§ **INSTRUCTION**:
Produce word for word the lines of the data below running from the one that has "[261,563,322,582] [50,586,564,606] [Link]" to the one that has "[576,669,633,686] [50,691,501,709] [50,730,90,743]", inclusive, and no others.

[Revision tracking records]
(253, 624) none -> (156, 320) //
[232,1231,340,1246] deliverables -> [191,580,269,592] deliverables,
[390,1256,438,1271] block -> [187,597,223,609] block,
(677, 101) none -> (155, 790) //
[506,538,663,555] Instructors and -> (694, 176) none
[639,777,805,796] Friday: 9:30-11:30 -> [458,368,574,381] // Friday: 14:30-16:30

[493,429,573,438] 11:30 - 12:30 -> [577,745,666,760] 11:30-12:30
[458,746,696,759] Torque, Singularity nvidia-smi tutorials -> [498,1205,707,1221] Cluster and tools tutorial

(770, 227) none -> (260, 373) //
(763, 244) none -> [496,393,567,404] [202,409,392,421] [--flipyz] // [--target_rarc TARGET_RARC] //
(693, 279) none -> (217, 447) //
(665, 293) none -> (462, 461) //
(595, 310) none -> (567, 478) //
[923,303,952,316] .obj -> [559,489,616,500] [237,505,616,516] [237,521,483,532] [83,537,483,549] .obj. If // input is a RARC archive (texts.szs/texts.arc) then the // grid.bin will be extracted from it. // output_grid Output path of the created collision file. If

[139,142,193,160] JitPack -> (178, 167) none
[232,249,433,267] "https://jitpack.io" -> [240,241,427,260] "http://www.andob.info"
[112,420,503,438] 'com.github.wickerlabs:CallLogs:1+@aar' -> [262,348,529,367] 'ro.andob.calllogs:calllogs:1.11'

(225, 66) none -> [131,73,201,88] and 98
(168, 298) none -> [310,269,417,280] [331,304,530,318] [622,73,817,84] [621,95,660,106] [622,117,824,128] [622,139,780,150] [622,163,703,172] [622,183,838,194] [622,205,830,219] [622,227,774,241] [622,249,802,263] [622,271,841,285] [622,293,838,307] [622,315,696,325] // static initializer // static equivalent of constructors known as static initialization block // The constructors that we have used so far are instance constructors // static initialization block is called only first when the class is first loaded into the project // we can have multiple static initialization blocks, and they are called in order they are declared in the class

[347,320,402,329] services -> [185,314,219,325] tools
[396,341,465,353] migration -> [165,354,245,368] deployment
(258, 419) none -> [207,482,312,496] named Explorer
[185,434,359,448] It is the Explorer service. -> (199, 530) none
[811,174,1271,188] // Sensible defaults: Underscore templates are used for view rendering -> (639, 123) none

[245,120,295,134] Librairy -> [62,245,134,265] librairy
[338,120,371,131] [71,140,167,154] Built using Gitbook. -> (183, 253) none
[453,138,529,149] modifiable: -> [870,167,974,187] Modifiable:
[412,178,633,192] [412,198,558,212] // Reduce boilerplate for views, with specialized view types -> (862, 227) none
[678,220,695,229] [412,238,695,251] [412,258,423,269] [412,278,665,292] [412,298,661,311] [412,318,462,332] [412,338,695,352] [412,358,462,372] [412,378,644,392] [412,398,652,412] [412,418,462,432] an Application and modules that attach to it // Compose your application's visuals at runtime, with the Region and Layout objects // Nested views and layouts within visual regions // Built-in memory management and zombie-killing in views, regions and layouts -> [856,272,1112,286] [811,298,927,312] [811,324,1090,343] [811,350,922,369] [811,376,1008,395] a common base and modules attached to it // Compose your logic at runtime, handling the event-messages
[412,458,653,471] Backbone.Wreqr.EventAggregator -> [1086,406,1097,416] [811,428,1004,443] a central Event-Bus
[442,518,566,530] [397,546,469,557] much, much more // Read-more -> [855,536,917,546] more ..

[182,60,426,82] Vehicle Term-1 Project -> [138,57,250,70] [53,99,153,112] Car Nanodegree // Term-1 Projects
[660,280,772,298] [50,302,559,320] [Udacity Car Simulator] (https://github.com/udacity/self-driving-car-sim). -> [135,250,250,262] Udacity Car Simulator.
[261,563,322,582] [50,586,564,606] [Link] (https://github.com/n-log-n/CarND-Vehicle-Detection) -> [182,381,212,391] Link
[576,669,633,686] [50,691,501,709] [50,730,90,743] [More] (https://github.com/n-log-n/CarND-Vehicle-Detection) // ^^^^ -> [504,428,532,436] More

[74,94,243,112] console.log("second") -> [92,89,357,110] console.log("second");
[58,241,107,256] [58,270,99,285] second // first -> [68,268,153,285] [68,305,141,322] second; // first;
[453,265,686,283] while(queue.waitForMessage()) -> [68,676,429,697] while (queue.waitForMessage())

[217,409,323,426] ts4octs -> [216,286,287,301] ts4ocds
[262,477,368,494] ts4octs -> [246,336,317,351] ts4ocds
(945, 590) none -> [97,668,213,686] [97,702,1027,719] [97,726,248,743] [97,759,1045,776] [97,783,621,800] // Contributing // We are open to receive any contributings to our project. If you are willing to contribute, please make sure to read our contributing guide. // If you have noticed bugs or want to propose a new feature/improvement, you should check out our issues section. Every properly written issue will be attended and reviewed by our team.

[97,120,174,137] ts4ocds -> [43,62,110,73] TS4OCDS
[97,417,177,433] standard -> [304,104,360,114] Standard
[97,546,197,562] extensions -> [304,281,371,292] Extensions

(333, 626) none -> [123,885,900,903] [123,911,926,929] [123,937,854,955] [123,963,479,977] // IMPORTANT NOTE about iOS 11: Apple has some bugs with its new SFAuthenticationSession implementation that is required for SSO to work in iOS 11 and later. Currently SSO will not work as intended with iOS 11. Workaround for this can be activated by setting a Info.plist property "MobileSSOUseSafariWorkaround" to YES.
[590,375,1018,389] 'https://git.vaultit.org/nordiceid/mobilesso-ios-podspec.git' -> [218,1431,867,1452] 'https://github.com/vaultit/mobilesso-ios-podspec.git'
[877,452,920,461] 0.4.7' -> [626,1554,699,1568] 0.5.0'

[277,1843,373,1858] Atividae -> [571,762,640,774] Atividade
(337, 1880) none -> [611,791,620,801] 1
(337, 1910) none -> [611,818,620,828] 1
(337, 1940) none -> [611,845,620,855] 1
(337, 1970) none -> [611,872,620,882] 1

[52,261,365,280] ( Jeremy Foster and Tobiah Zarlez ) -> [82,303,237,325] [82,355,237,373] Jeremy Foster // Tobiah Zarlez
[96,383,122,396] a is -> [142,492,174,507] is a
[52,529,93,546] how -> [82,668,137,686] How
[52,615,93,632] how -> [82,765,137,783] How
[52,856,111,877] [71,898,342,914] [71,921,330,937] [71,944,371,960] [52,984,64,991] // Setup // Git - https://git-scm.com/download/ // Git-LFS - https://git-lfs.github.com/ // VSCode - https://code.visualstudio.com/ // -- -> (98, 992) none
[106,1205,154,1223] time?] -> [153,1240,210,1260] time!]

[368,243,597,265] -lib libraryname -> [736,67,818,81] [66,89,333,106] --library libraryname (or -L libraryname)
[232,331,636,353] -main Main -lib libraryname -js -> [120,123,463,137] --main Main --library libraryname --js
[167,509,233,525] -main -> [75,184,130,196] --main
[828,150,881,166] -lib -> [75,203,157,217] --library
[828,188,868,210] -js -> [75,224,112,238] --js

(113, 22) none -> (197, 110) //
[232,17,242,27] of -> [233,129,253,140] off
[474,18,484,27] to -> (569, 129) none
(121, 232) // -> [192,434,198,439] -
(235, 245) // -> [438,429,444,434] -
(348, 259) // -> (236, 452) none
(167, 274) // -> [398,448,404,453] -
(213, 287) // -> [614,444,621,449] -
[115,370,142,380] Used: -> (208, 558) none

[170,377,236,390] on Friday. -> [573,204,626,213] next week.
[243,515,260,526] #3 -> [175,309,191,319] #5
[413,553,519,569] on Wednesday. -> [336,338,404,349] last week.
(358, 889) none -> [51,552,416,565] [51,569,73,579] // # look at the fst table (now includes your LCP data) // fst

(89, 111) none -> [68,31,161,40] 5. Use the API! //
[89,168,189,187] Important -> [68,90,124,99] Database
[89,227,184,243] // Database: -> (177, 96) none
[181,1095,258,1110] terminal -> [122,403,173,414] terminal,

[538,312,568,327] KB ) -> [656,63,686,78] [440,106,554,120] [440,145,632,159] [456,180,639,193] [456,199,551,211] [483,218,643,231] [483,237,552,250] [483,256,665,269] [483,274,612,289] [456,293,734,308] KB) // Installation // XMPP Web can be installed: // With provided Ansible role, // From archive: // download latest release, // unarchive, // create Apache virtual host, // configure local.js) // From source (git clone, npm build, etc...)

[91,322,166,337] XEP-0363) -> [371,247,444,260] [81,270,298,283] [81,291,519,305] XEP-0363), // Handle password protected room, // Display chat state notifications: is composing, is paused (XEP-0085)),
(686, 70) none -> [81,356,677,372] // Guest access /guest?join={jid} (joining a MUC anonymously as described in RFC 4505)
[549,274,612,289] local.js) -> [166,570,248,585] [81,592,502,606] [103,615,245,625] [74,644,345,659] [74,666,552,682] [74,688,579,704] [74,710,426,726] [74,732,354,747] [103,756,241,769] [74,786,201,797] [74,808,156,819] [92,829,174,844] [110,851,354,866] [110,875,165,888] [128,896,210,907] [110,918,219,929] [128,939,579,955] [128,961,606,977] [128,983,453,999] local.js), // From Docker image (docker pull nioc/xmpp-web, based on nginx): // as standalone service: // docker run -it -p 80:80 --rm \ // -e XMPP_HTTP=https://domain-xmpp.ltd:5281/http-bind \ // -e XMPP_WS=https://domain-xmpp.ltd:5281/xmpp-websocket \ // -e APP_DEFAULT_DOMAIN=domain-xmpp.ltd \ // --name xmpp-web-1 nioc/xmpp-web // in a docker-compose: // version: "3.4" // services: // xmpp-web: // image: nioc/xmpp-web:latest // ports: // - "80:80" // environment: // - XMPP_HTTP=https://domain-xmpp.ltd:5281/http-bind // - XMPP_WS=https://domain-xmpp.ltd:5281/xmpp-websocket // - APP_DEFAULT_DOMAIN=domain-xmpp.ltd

§ **SOLUTION BELOW**:
[261,563,322,582] [50,586,564,606] [Link] (https://github.com/n-log-n/CarND-Vehicle-Detection) -> [182,381,212,391] Link
[576,669,633,686] [50,691,501,709] [50,730,90,743] [More] (https://github.com/n-log-n/CarND-Vehicle-Detection) // ^^^^ -> [504,428,532,436] More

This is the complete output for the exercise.